The Journal of Arthroplasty , Volume 34 , Issue 1 , 47 - 55

A Biomechanical Foot-Worn Device Improves Total Knee Arthroplasty Outcomes

Debbi, Eytan M.Haim, Amir et al.


Biomechanics after total knee arthroplasty (TKA) often remain abnormal and may lead to prolonged postoperative recovery. The purpose of this study is to assess a biomechanical therapy after TKA.

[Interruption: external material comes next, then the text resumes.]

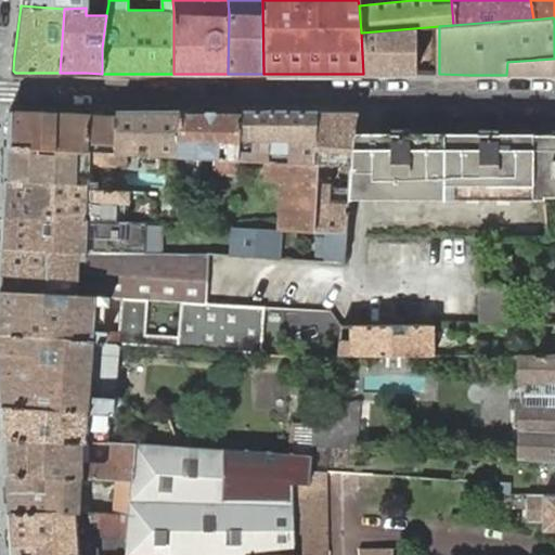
[(391,74),(413,74),(414,28),(361,33),(363,74),(391,74)]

This is a randomized controlled trial of 50 patients after unilateral TKA. One group underwent a biomechanical therapy in which participants followed a walking protocol while wearing a foot-worn biomechanical device that modifies knee biomechanics and the control group followed a similar walking protocol while wearing a foot-worn sham device. All patients had standard physical therapy postoperatively as well. Patients were evaluated throughout the first postoperative year with clinical measures and gait analysis.


Improved outcomes were seen in the biomechanical therapy group compared to the control group in pain scores (88% vs 38%, P = .011), function (86% vs 21%, P = .001), knee scores (83% vs 38%, P = .001), and walking distance (109% vs 47%, P = .001) at 1 year. The therapy group showed healthier biomechanical gait patterns in both the sagittal and coronal planes at 1 year.


A postoperative biomechanical therapy improves outcomes following TKA and should be considered as an additional therapy postoperatively.